Tiempos de pandemia

 

Por la licenciada en Psicología, Maria Cristina Sáenz, experta en Apoyo Psicosocial ante Emergencias y Desastres y miembro del Comité Ejecutivo de World Association for Disaster and Emergency Medicine (Wadem) durante el período 2007-2009

 

Buenos Aires, 24 de julio de 2009 (RENA). Un párrafo extraído de “Crónicas de la Peste” de Maria Celia Quiroga, de Enero de 1971, Buenos Aires, nos hace pensar que mucho se parece a nuestros tiempos: “Todos ustedes saben que la peste amarilla ha matado ya 400 personas en la ciudad. Las próximas podrían ser ustedes. Debemos sacarlos de aquí y llevarlos a una zona libre de peste para evitar que se contagien…Un terror angustioso se reflejaba en las miradas de las pocas personas que se deslizaban por las callecitas……..las discusiones explotaban a cada momento, acicateadas por la impotencia, el error y el nerviosismo.”

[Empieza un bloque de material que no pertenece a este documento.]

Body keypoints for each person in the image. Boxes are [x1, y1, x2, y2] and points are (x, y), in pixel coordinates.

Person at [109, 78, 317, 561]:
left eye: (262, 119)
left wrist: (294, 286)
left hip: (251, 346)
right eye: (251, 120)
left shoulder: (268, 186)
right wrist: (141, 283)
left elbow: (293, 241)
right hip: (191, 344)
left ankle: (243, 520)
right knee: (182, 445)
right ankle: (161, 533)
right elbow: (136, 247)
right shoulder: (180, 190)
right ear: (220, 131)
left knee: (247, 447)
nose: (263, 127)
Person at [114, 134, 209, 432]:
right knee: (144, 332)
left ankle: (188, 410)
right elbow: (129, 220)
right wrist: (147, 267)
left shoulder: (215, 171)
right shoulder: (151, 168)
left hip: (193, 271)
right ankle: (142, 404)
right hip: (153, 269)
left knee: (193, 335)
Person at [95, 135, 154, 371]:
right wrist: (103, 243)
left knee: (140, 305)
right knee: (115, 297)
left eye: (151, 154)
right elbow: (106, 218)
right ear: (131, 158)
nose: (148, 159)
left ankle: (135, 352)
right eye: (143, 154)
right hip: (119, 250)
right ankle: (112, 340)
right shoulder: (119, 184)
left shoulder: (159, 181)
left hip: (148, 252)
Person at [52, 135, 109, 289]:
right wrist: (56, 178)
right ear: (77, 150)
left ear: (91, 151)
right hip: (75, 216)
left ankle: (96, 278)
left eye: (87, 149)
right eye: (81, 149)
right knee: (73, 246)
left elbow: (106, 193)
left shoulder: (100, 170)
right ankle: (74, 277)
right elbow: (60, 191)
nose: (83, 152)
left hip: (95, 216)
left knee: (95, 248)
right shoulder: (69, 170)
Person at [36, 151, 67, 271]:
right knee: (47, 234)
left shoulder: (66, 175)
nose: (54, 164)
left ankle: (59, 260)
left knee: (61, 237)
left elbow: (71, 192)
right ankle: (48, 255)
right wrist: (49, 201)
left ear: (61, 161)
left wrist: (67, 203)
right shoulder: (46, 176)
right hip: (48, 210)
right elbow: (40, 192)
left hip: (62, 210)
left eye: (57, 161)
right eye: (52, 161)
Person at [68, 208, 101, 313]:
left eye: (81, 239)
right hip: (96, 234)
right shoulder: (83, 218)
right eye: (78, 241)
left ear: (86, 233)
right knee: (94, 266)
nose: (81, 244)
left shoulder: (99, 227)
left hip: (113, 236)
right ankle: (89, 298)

Hoy, con el correr de la historia, los recursos para paliar la situación de pandemia de Gripe A que vivimos, es cierto que han variado, pero los sentimientos y las reacciones son las mismas.

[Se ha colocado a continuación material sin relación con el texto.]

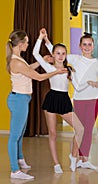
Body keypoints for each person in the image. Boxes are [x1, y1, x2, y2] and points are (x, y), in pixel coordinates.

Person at [6, 30, 66, 180]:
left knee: (20, 133)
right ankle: (15, 170)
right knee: (14, 136)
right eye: (26, 42)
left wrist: (41, 61)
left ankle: (20, 159)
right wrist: (55, 72)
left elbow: (28, 69)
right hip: (19, 100)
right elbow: (38, 77)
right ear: (20, 44)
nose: (28, 44)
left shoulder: (18, 59)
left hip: (21, 99)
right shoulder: (16, 62)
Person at [43, 30, 98, 170]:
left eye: (90, 44)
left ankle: (84, 159)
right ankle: (75, 156)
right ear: (80, 46)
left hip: (93, 99)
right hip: (79, 99)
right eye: (84, 44)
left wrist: (96, 84)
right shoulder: (74, 59)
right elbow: (57, 53)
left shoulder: (97, 63)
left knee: (88, 129)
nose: (87, 47)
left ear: (93, 46)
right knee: (80, 129)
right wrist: (46, 40)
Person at [33, 29, 84, 174]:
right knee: (53, 133)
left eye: (63, 53)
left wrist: (91, 84)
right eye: (58, 53)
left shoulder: (69, 70)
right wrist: (41, 38)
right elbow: (35, 54)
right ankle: (56, 163)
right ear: (53, 55)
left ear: (66, 55)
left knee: (80, 129)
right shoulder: (49, 67)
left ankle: (73, 155)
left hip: (64, 100)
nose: (61, 56)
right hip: (52, 99)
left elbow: (78, 87)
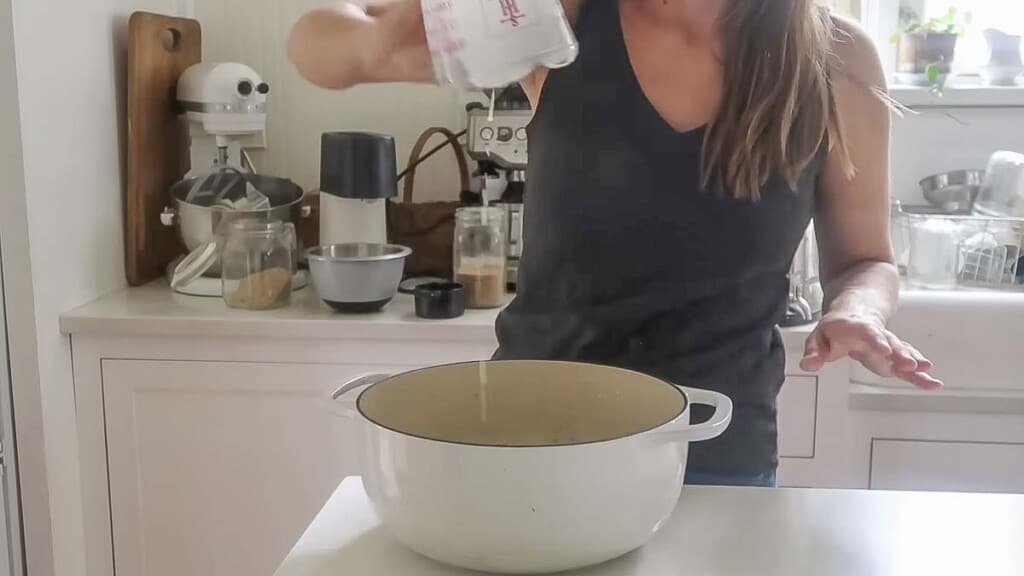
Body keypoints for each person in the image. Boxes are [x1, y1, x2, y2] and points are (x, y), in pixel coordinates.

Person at [288, 0, 943, 487]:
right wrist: (385, 39)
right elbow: (315, 46)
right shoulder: (561, 16)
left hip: (714, 452)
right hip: (531, 443)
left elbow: (865, 260)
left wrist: (856, 309)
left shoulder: (838, 58)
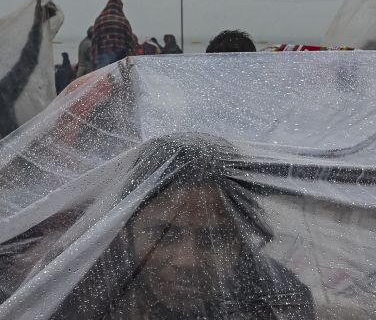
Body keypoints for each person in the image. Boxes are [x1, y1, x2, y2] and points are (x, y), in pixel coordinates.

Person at [49, 134, 315, 319]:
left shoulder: (278, 300)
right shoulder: (76, 288)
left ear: (241, 235)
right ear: (125, 228)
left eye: (216, 238)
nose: (189, 261)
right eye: (164, 234)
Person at [91, 0, 137, 69]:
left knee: (105, 79)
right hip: (121, 59)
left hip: (103, 58)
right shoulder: (123, 21)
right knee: (119, 79)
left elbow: (94, 42)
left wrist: (94, 61)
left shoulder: (99, 20)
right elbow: (131, 42)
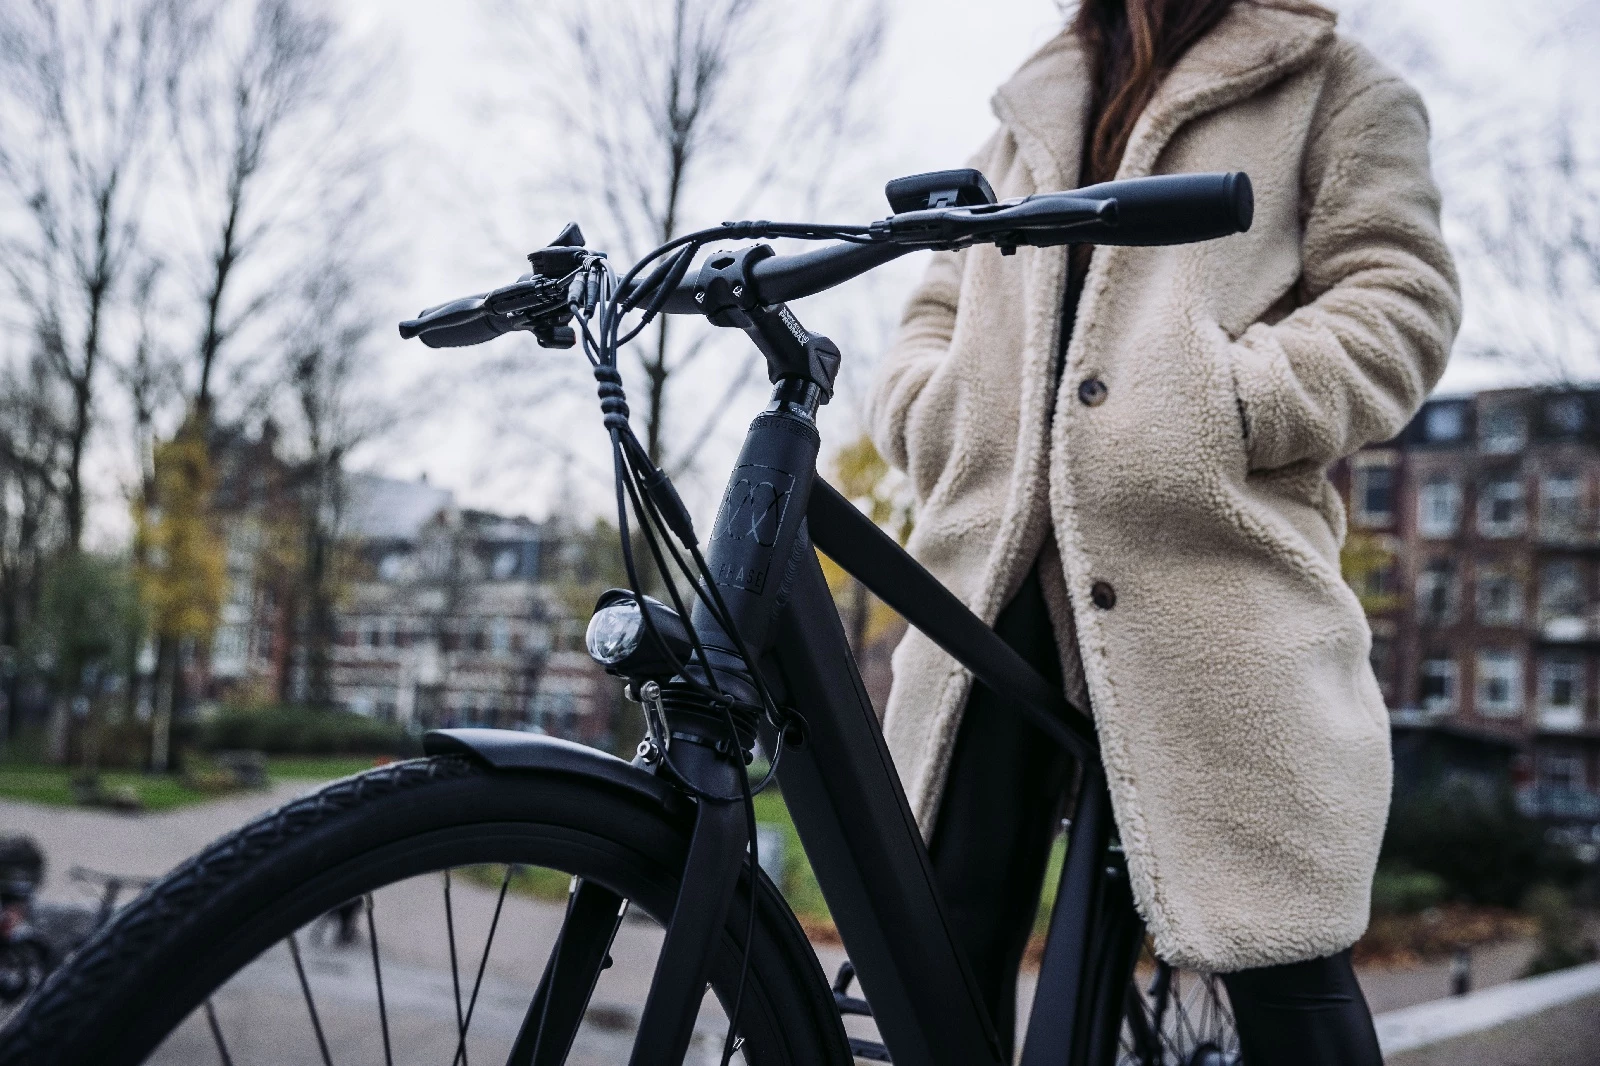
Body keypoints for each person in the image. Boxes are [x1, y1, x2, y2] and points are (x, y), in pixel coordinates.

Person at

Los efectos de las situaciones disruptivas (aparición de gripe y desorden financiero y económico, más desorientación política e inseguridad) son hoy visualizadas como catastróficas, producen un impacto que conlleva una sintomatología variada, como toda crisis a resolver.

Todo dependerá de la vulnerabilidad de las personas, de ellas y de los grupos en relación a su resiliencia ante las situaciones adversas de la vida, como a la contención social familiar e institucional, como respuesta al hecho.

Hay reacciones visibles en la población y también hay reacciones silenciosas….Notamos hoy los profesionales de la salud en las instituciones, en los barrios y en nuestros consultorios una gran diversidad de conductas como reacción a esta situación. ¿Qué venimos observando? Conductas de Negación: Hay un gran número de personas que está en silencio ante la pandemia. Son los que no compran alcohol en gel porque no tienen plata, no comen bien, no van a la escuela pero no tienen “play station” para entretenerse, pasan frío, van al Bingo, al shopping etc, etc......donde están todos ,falta un gran grupo expresarse ante estas situaciones. (Llama la atención este numeroso grupo de personas. Los estudiosos de la conducta humana sabemos que el silencio se acaba en algún momento y comienza la catarsis, en forma positiva o negativa. Generemos acciones para cuando llegue esta etapa).

También conductas de Miedo: Un grupo totalmente consustanciado por la situación y que trata de evitar el contagio, generando medidas preventivas. (Lo percibo en el consultorio, con pacientes que viven la situación con miedo e incertidumbre que reflejan en sus comentarios, “tengo miedo, me parece que algo pasa y no sé bien que es, hay mucha mentira, estoy esperando que algo más fuerte suceda…”)

Y no falta ver sintomatologías fóbicas: Lo que para un especialista son reacciones normales ante situaciones anormales.

Es bueno recordar que la situación mundial de esta pandemia fue también tema casi excluyente en el Congreso de WADEN 2009. Quedó planteado que la huella psicosocial de una pandemia incluye factores de tensión emocional y financiera por la interrupción del trabajo y/o pérdida, interrupción de las redes sociales, el aumento de problemas secundarios de salud físico y mental, y también el impacto en las familias y la necesidad de servicios de apoyo familiar, alimentado por el cierre de lugares públicos, como guarderías, escuelas, lugares de trabajo, aislamiento y cuarentena de familias enteras y un notorio cambio de costumbres y hábitos.

El panorama es desolador. Se impone por tanto, orientar, contener y resolver aquellas situaciones que generan angustia, ansiedad y es esperable que con un adecuado apoyo psicosocial, las personas reaccionen a este estado de shock y desesperanza en el que están sumidos.

Los profesionales debiéramos colaborar en una “acomodación” de la situación, por el camino individual o el colectivo para ayudarlos a rescatar los elementos positivos que toda crisis deja como aprendizaje. Ha llegado el momento de aplicar los instrumentos que tenemos para poder adecuarnos a estos “tiempos de pandemia”.